**JOB ITEM**
Can you update the items, starting with the line containing "я известная и распространенная" and going through the line containing "с воздуха для работы аэрографа.", so that "давления" becomes "напора" and everything else stays the same?

BEGIN RAW DATA

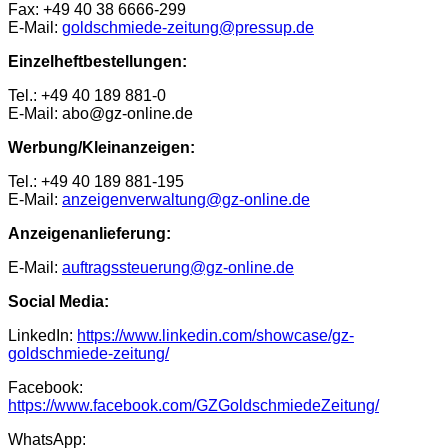
Fax: +49 40 38 6666-299
E-Mail:
goldschmiede-zeitung@pressup.de
Einzelheftbestellungen:
Tel.: +49 40 189 881-0
E-Mail: abo@gz-online.de
Werbung/Kleinanzeigen:
Tel.: +49 40 189 881-195
E-Mail:
anzeigenverwaltung@gz-online.de
Anzeigenanlieferung:
E-Mail:
auftragssteuerung@gz-online.de
Social Media:
LinkedIn:
https://www.linkedin.com/showcase/gz-
goldschmiede-zeitung/
Facebook:
https://www.facebook.com/GZGoldschmiedeZeitung/
WhatsApp:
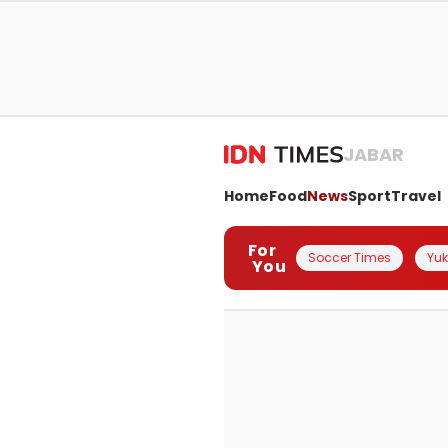
JABAR
Home
Food
News
Sport
Travel
For
Soccer Times
Yuk 
You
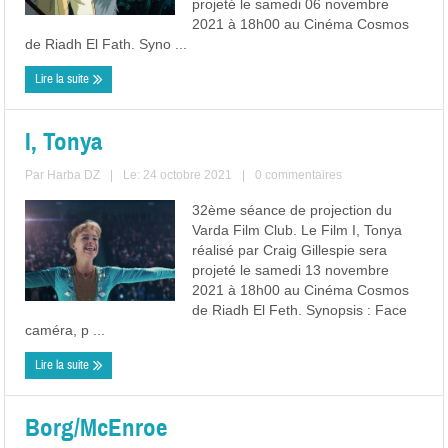
projeté le samedi 06 novembre
2021 à 18h00 au Cinéma Cosmos
de Riadh El Fath. Syno ...
Lire la suite
I, Tonya
Par
Harba DZ
|
Le: 24 octobre 2021
|
0 commentaires
32ème séance de projection du
Varda Film Club. Le Film I, Tonya
réalisé par Craig Gillespie sera
projeté le samedi 13 novembre
2021 à 18h00 au Cinéma Cosmos
de Riadh El Feth. Synopsis : Face
caméra, p ...
Lire la suite
Borg/McEnroe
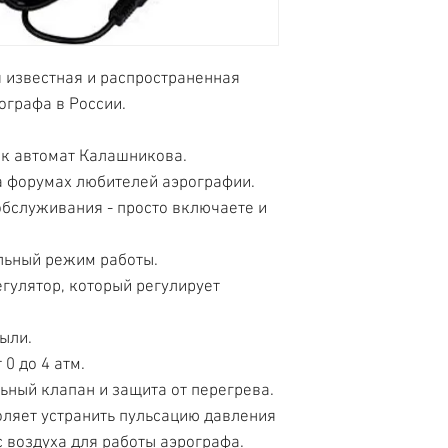
я известная и распространенная
ографа в России.
ак автомат Калашникова.
а форумах любителей аэрографии.
обслуживания - просто включаете и
льный режим работы.
егулятор, который регулирует
пыли.
0 до 4 атм.
ьный клапан и защита от перегрева.
ляет устранить пульсацию давления
с воздуха для работы аэрографа.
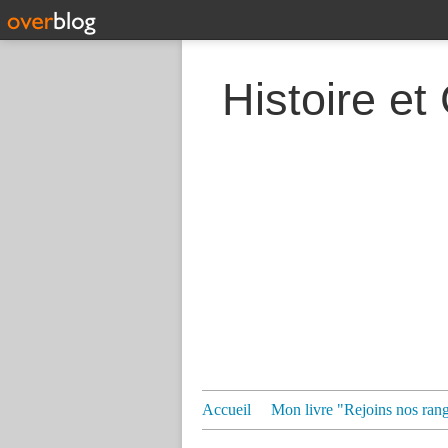
Histoire et
Accueil
Mon livre "Rejoins nos ran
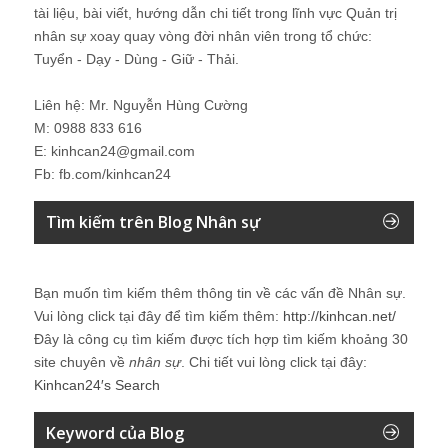
tài liệu, bài viết, hướng dẫn chi tiết trong lĩnh vực Quản trị
nhân sự xoay quay vòng đời nhân viên trong tổ chức:
Tuyển - Dạy - Dùng - Giữ - Thải.
Liên hệ: Mr. Nguyễn Hùng Cường
M: 0988 833 616
E: kinhcan24@gmail.com
Fb: fb.com/kinhcan24
Tìm kiếm trên Blog Nhân sự
Bạn muốn tìm kiếm thêm thông tin về các vấn đề
Nhân sự
.
Vui lòng click tại đây để tìm kiếm thêm:
http://kinhcan.net/
Đây là công cụ tìm kiếm được tích hợp tìm kiếm khoảng 30
site chuyên về
nhân sự
. Chi tiết vui lòng click tại đây:
Kinhcan24′s Search
Keyword của Blog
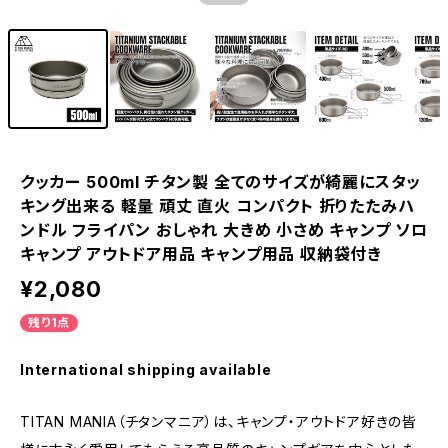
クッカー 500ml チタン製 全てのサイズが綺麗にスタッ
キング出来る 軽量 頑丈 直火 コンパクト 折りたたみハ
ンドル フライパン おしゃれ 大きめ 小さめ キャンプ ソロ
キャンプ アウトドア用品 キャンプ用品 収納袋付き
¥2,080
残り1点
International shipping available
TITAN MANIA（チタンマニア）は、キャンプ・アウトドア好きの皆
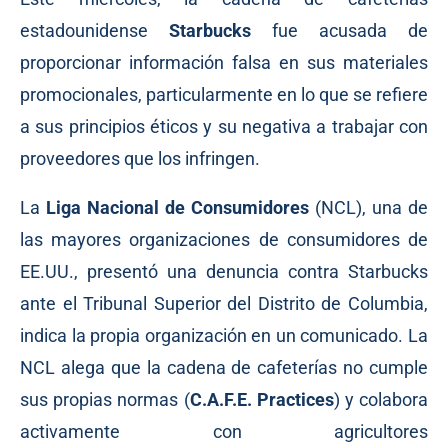
estadounidense
Starbucks
fue acusada de
proporcionar información falsa en sus materiales
promocionales, particularmente en lo que se refiere
a sus principios éticos y su negativa a trabajar con
proveedores que los infringen.
La
Liga Nacional de Consumidores
(NCL), una de
las mayores organizaciones de consumidores de
EE.UU., presentó una denuncia contra Starbucks
ante el Tribunal Superior del Distrito de Columbia,
indica la propia organización en un
comunicado
. La
NCL alega que la cadena de cafeterías no cumple
sus propias
normas
(
C.A.F.E. Practices
) y colabora
activamente con agricultores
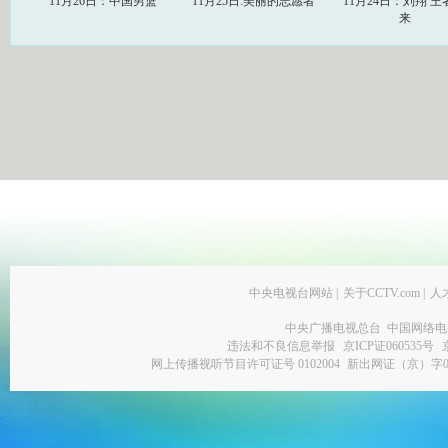
11月26日：中国男篮
11月25日:美丽的志愿者
11月24日：刘翔 王
来
中央电视台网站
|
关于CCTV.com
|
人
中央广播电视总台 中国网络电
违法和不良信息举报
京ICP证060535号
网上传播视听节目许可证号 0102004
新出网证（京）字0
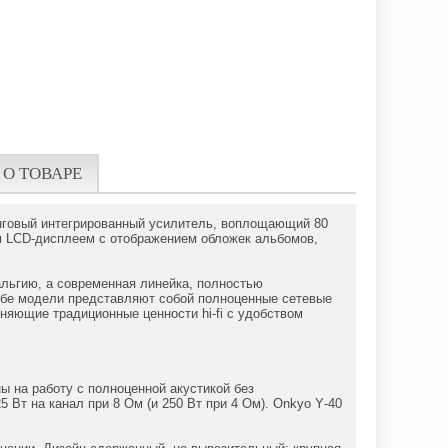
 О ТОВАРЕ
инговый интегрированный усилитель, воплощающий 80
м LCD-дисплеем с отображением обложек альбомов,
альгию, а современная линейка, полностью
 Обе модели представляют собой полноценные сетевые
няющие традиционные ценности hi‑fi с удобством
ы на работу с полноценной акустикой без
 Вт на канал при 8 Ом (и 250 Вт при 4 Ом). Onkyo Y‑40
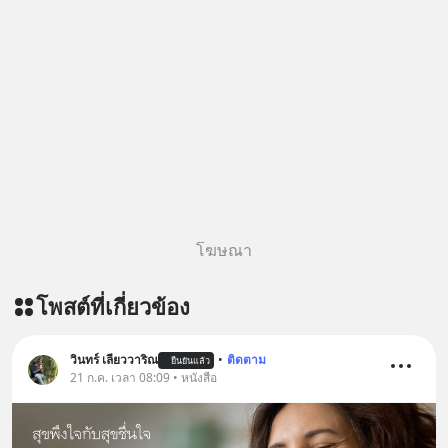
Follow ติดตาม PodCast ช่อง Geek
Forever’s Podcast ของผมกันด้วยนะ
ครับ 🎧 ฟังผ่าน Spotify :
https://tinyurl.com/mwh8t5ev 🎧
ฟังผ่าน Apple Podcast :
https://apple.co/2lEqPPg 🎧 ฟังผ่าน
Podbean :
https://tinyurl.com/8zszdwvp 🎧 ฟัง
ผ่าน Youtube :
https://youtu.be/eFpt6XJzLu0 The
original article appeared here
โฆษณา
https://www.tharadhol.com/geek-
talk-ep243-when-malaysia-banned-
โพสต์ที่เกี่ยวข้อง
chinese-evs/ ติดตามสาระดี ๆ อัพเดท
ทุกวันผ่าน Line OA ด.ดล Blog คลิกเลย
--> https://lin.ee/aMEkyNA
วินทร์ เลียววาริณ
•
ติดตาม
ยืนยันแล้ว
21 ก.ค. เวลา 08:09 • หนังสือ
========================= 📣
สนับสนุนโดย 📣
=========================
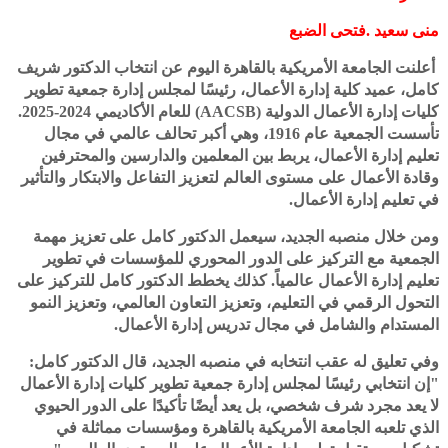
منى سعيد .فتحى الضبع
أعلنت الجامعة الأمريكية بالقاهرة اليوم عن انتخاب الدكتور شريف
كامل، عميد كلية إدارة الأعمال، رئيسًا لمجلس إدارة جمعية تطوير
كليات إدارة الأعمال الدولية (AACSB) للعام الأكاديمي 2024-2025.
تأسست الجمعية عام 1916، وهي أكبر تحالف عالمي في مجال
تعليم إدارة الأعمال، يربط بين المعلمين والدارسين والمحترفين
وقادة الأعمال على مستوى العالم لتعزيز التفاعل والابتكار والتأثير
في تعليم إدارة الأعمال.
ومن خلال منصبه الجديد، سيعمل الدكتور كامل على تعزيز مهمة
الجمعية مع التركيز على الدور المحوري للمؤسسات في تطوير
تعليم إدارة الأعمال عالمياً. كذلك يخطط الدكتور كامل للتركيز على
التحول الرقمي في التعليم، وتعزيز التعاون العالمي، وتعزيز النمو
المستدام والشامل في مجال تدريس إدارة الأعمال.
وفي تعليق له عقب انتخابه في منصبه الجديد، قال الدكتور كامل:
"إن انتخابي رئيسًا لمجلس إدارة جمعية تطوير كليات إدارة الأعمال
لا يعد مجرد شرف شخصي، بل يعد أيضًا تأكيدًا على الدور الحيوي
الذي تلعبه الجامعة الأمريكية بالقاهرة ومؤسسات مماثلة في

END RAW DATA

**RESPONSE**
я известная и распространенная
ографа в России.
ак автомат Калашникова.
а форумах любителей аэрографии.
обслуживания - просто включаете и
льный режим работы.
егулятор, который регулирует
пыли.
0 до 4 атм.
ьный клапан и защита от перегрева.
ляет устранить пульсацию напора
с воздуха для работы аэрографа.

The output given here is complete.